The tunnel model and fire source settings used in this simulation are similar to the full-scale tunnel model and fire source settings adopted by Ji et al. [18]. By comparing the numerical simulation results with the findings of Ji et al., the outcomes are calculated using Formula (14), as depicted in Figure 8. The proposed model could well predict the MT below ceiling in tunnels featuring asymmetric dual fire sources under conditions of natural ventilation, thereby demonstrating its reliability and applicability to real-world scenarios. Based on the above analysis results, it can be seen that this model can well predict MT in this situation, and the results obtained are consistent with the research results of other scholars, thus demonstrating high practical application value.

4. Conclusions

This study employs the FDS numerical simulation method to analyze the TD and maximum temperature below tunnel ceiling with asymmetric dual fire sources under natural ventilation. The distance between two fire sources and their sizes were varied. The research finds that the sizes of fire sources and the distance between them could affect the TD and MT below tunnel ceiling. Specific findings include:

• With the same power of fire source, when the size of one of the fire sources increases, the corresponding maximum temperature beneath ceiling decreases. With the increase in fire spacing, the temperature peak below the ceiling shifts from one to two, and the peak temperature of the larger fire source is lower compared to that of the smaller one.
• When the fire sources distance increases, the maximum temperature initially decreases and then increases. Beyond a certain distance, the maximum temperature no longer changes with increasing distance.
• Considering the impact of fire sizes and spacings on the MT, we developed a new predictive model for calculating MT in the case of asymmetric fire sources under a tunnel ceiling. The model performs well in predicting simulation results, showing its novelty and validity for predicting the maximum temperature under case of asymmetric dual fire sources.

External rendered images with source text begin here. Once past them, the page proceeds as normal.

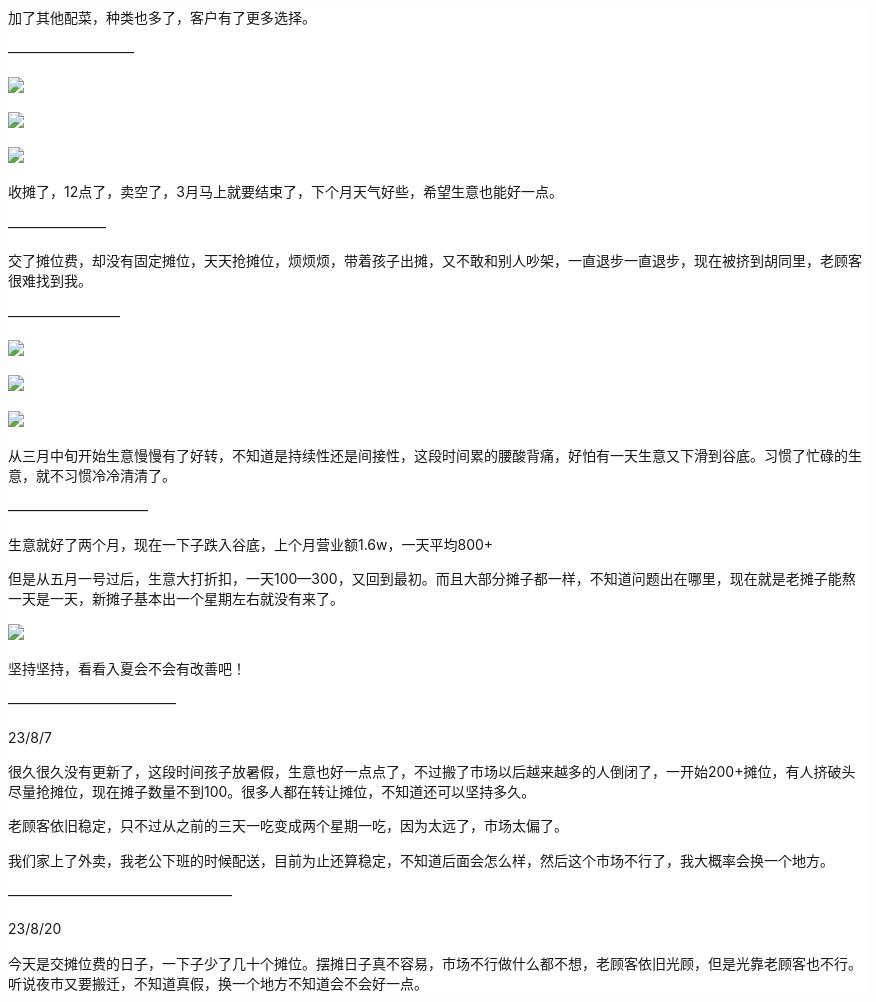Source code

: 加了其他配菜，种类也多了，客户有了更多选择。

—————————

![](https://pic1.zhimg.com/v2-e1eba6f675c25654b79ec3ff5bfc497c_r.jpg?source=2c26e567)




![](https://picx.zhimg.com/v2-8e45df11214a28c96bb34473215111f1_r.jpg?source=2c26e567)




![](https://picx.zhimg.com/v2-814992e12a99e32a5d33923bd6f99e1c_r.jpg?source=2c26e567)

收摊了，12点了，卖空了，3月马上就要结束了，下个月天气好些，希望生意也能好一点。

———————

交了摊位费，却没有固定摊位，天天抢摊位，烦烦烦，带着孩子出摊，又不敢和别人吵架，一直退步一直退步，现在被挤到胡同里，老顾客很难找到我。

————————

![](https://pic1.zhimg.com/v2-dbaceba91c0717cd54f5d059e8b89368_r.jpg?source=2c26e567)




![](https://picx.zhimg.com/v2-7ee371028372c514d15a262e1c627b0e_r.jpg?source=2c26e567)




![](https://pic1.zhimg.com/v2-2dc85eb4e6985270f4f2264109f6b039_r.jpg?source=2c26e567)

从三月中旬开始生意慢慢有了好转，不知道是持续性还是间接性，这段时间累的腰酸背痛，好怕有一天生意又下滑到谷底。习惯了忙碌的生意，就不习惯冷冷清清了。

——————————

生意就好了两个月，现在一下子跌入谷底，上个月营业额1.6w，一天平均800+

但是从五月一号过后，生意大打折扣，一天100—300，又回到最初。而且大部分摊子都一样，不知道问题出在哪里，现在就是老摊子能熬一天是一天，新摊子基本出一个星期左右就没有来了。

![](https://pic1.zhimg.com/v2-2597d249b3195af4cd3ff3c1cc1f8214_r.jpg?source=2c26e567)

坚持坚持，看看入夏会不会有改善吧！

————————————

23/8/7

很久很久没有更新了，这段时间孩子放暑假，生意也好一点点了，不过搬了市场以后越来越多的人倒闭了，一开始200+摊位，有人挤破头尽量抢摊位，现在摊子数量不到100。很多人都在转让摊位，不知道还可以坚持多久。

老顾客依旧稳定，只不过从之前的三天一吃变成两个星期一吃，因为太远了，市场太偏了。

我们家上了外卖，我老公下班的时候配送，目前为止还算稳定，不知道后面会怎么样，然后这个市场不行了，我大概率会换一个地方。

————————————————

23/8/20

今天是交摊位费的日子，一下子少了几十个摊位。摆摊日子真不容易，市场不行做什么都不想，老顾客依旧光顾，但是光靠老顾客也不行。听说夜市又要搬迁，不知道真假，换一个地方不知道会不会好一点。
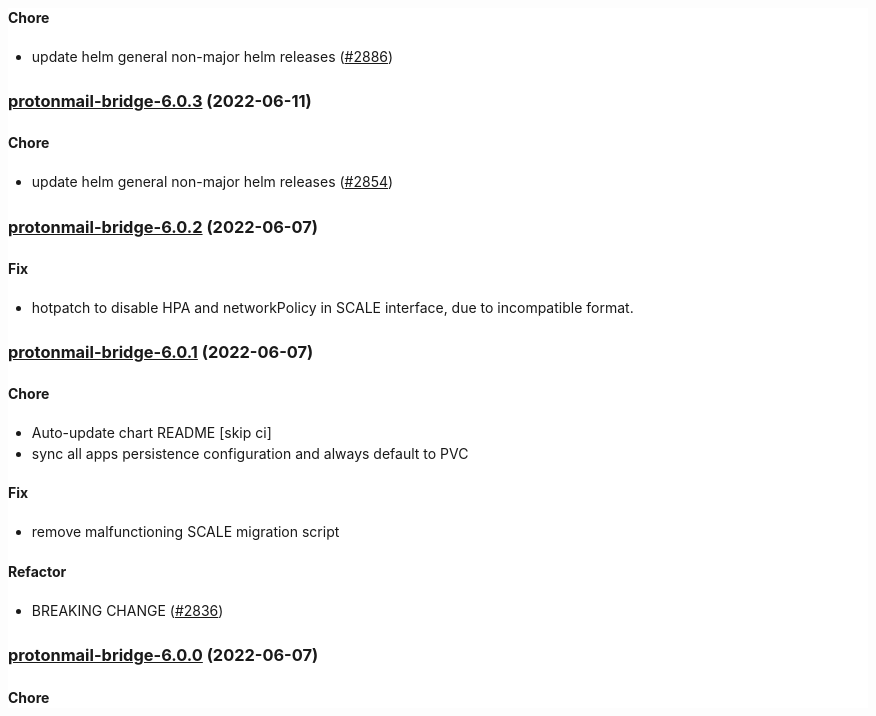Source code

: #### Chore

* update helm general non-major helm releases ([#2886](https://github.com/truecharts/apps/issues/2886))



<a name="protonmail-bridge-6.0.3"></a>
### [protonmail-bridge-6.0.3](https://github.com/truecharts/apps/compare/protonmail-bridge-6.0.2...protonmail-bridge-6.0.3) (2022-06-11)

#### Chore

* update helm general non-major helm releases ([#2854](https://github.com/truecharts/apps/issues/2854))



<a name="protonmail-bridge-6.0.2"></a>
### [protonmail-bridge-6.0.2](https://github.com/truecharts/apps/compare/protonmail-bridge-6.0.1...protonmail-bridge-6.0.2) (2022-06-07)

#### Fix

* hotpatch to disable HPA and networkPolicy in SCALE interface, due to incompatible format.



<a name="protonmail-bridge-6.0.1"></a>
### [protonmail-bridge-6.0.1](https://github.com/truecharts/apps/compare/protonmail-bridge-5.0.19...protonmail-bridge-6.0.1) (2022-06-07)

#### Chore

* Auto-update chart README [skip ci]
* sync all apps persistence configuration and always default to PVC

#### Fix

* remove malfunctioning SCALE migration script

#### Refactor

* BREAKING CHANGE ([#2836](https://github.com/truecharts/apps/issues/2836))



<a name="protonmail-bridge-6.0.0"></a>
### [protonmail-bridge-6.0.0](https://github.com/truecharts/apps/compare/protonmail-bridge-5.0.19...protonmail-bridge-6.0.0) (2022-06-07)

#### Chore
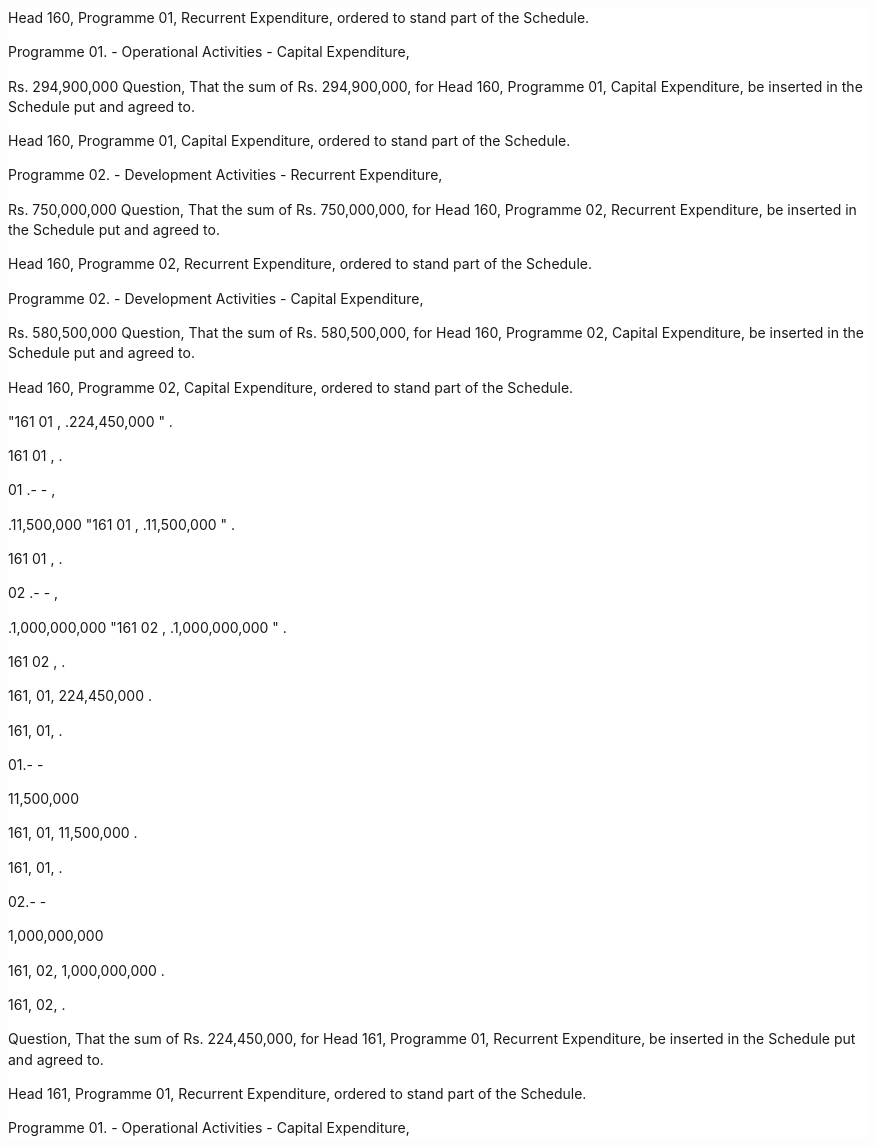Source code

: Head 160, Programme 01, Recurrent Expenditure, ordered to stand part of the Schedule.

Programme 01. - Operational Activities - Capital Expenditure,

Rs. 294,900,000 Question, That the sum of Rs. 294,900,000, for Head 160, Programme 01, Capital Expenditure, be inserted in the Schedule put and agreed to.

Head 160, Programme 01, Capital Expenditure, ordered to stand part of the Schedule.

Programme 02. - Development Activities - Recurrent Expenditure,

Rs. 750,000,000 Question, That the sum of Rs. 750,000,000, for Head 160, Programme 02, Recurrent Expenditure, be inserted in the Schedule put and agreed to.

Head 160, Programme 02, Recurrent Expenditure, ordered to stand part of the Schedule.

Programme 02. - Development Activities - Capital Expenditure,

Rs. 580,500,000 Question, That the sum of Rs. 580,500,000, for Head 160, Programme 02, Capital Expenditure, be inserted in the Schedule put and agreed to.

Head 160, Programme 02, Capital Expenditure, ordered to stand part of the Schedule.

"161 01 , .224,450,000 " .

161 01 , .

01 .- - ,

.11,500,000 "161 01 , .11,500,000 " .

161 01 , .

02 .- - ,

.1,000,000,000 "161 02 , .1,000,000,000 " .

161 02 , .

161, 01, 224,450,000 .

161, 01, .

01.- -

11,500,000

161, 01, 11,500,000 .

161, 01, .

02.- -

1,000,000,000

161, 02, 1,000,000,000 .

161, 02, .

Question, That the sum of Rs. 224,450,000, for Head 161, Programme 01, Recurrent Expenditure, be inserted in the Schedule put and agreed to.

Head 161, Programme 01, Recurrent Expenditure, ordered to stand part of the Schedule.

Programme 01. - Operational Activities - Capital Expenditure,
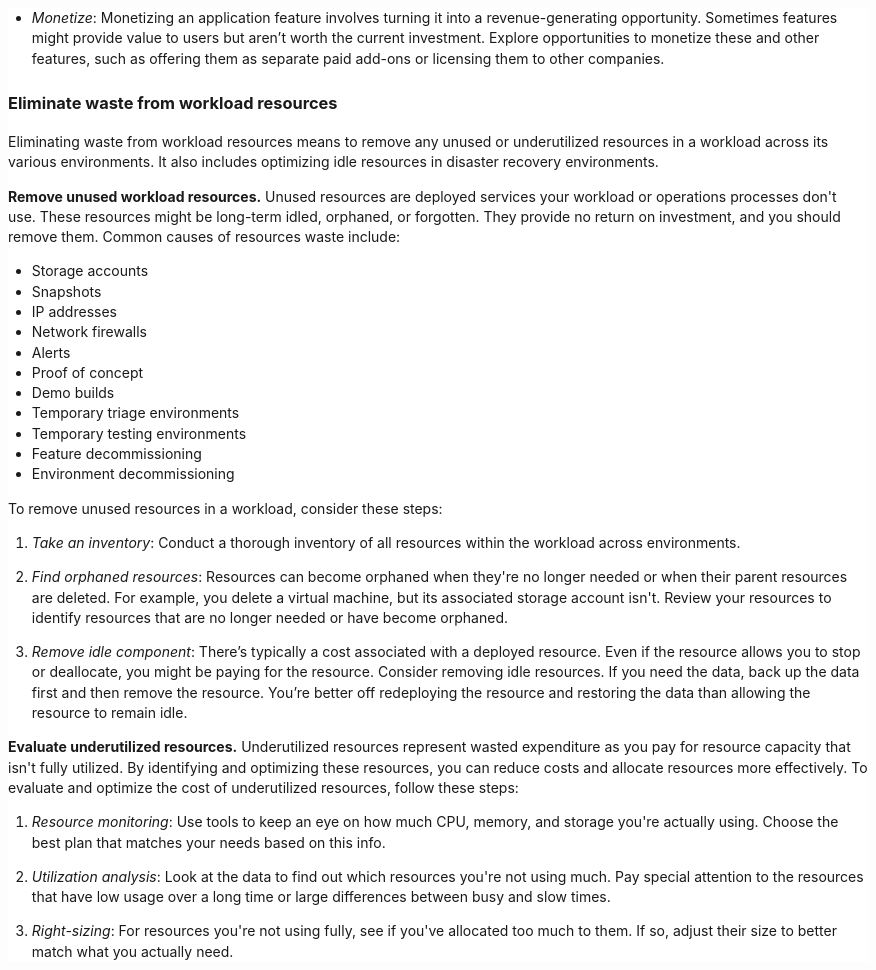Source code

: - *Monetize*: Monetizing an application feature involves turning it into a revenue-generating opportunity. Sometimes features might provide value to users but aren’t worth the current investment. Explore opportunities to monetize these and other features, such as offering them as separate paid add-ons or licensing them to other companies.

### Eliminate waste from workload resources

Eliminating waste from workload resources means to remove any unused or underutilized resources in a workload across its various environments. It also includes optimizing idle resources in disaster recovery environments.

**Remove unused workload resources.** Unused resources are deployed services your workload or operations processes don't use. These resources might be long-term idled, orphaned, or forgotten. They provide no return on investment, and you should remove them. Common causes of resources waste include:

- Storage accounts
- Snapshots
- IP addresses
- Network firewalls
- Alerts
- Proof of concept
- Demo builds
- Temporary triage environments
- Temporary testing environments
- Feature decommissioning
- Environment decommissioning

To remove unused resources in a workload, consider these steps:

1. *Take an inventory*: Conduct a thorough inventory of all resources within the workload across environments.

1. *Find orphaned resources*: Resources can become orphaned when they're no longer needed or when their parent resources are deleted. For example, you delete a virtual machine, but its associated storage account isn't. Review your resources to identify resources that are no longer needed or have become orphaned.

1. *Remove idle component*: There’s typically a cost associated with a deployed resource. Even if the resource allows you to stop or deallocate, you might be paying for the resource. Consider removing idle resources. If you need the data, back up the data first and then remove the resource. You’re better off redeploying the resource and restoring the data than allowing the resource to remain idle.

**Evaluate underutilized resources.** Underutilized resources represent wasted expenditure as you pay for resource capacity that isn't fully utilized. By identifying and optimizing these resources, you can reduce costs and allocate resources more effectively. To evaluate and optimize the cost of underutilized resources, follow these steps:

1. *Resource monitoring*: Use tools to keep an eye on how much CPU, memory, and storage you're actually using. Choose the best plan that matches your needs based on this info.

1. *Utilization analysis*: Look at the data to find out which resources you're not using much. Pay special attention to the resources that have low usage over a long time or large differences between busy and slow times.

1. *Right-sizing*: For resources you're not using fully, see if you've allocated too much to them. If so, adjust their size to better match what you actually need.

In present research, we studied the TD and MT beneath the ceiling induced by a ceiling jet of asymmetric dual fire sources in a naturally ventilated tunnel, by varying the size and spacing of the fire. Nevertheless, this article still has certain shortcomings. For the burner setup, only rectangular burners were used, and they were positioned exclusively along the tunnel’s centerline. However, in reality, tunnel fire scenarios are far more complex. Future studies will explore asymmetric dual fire sources, focusing on different shapes and locations. In this paper, we only obtained the prediction model for MT, and the temperature decay along the tunnel ceiling was not analyzed deeply, which will continue to be researched in future research. Additionally, the tunnel model cross-section adopted in this simulation is rectangular, and it is necessary to conduct investigations with different cross-sections in future research.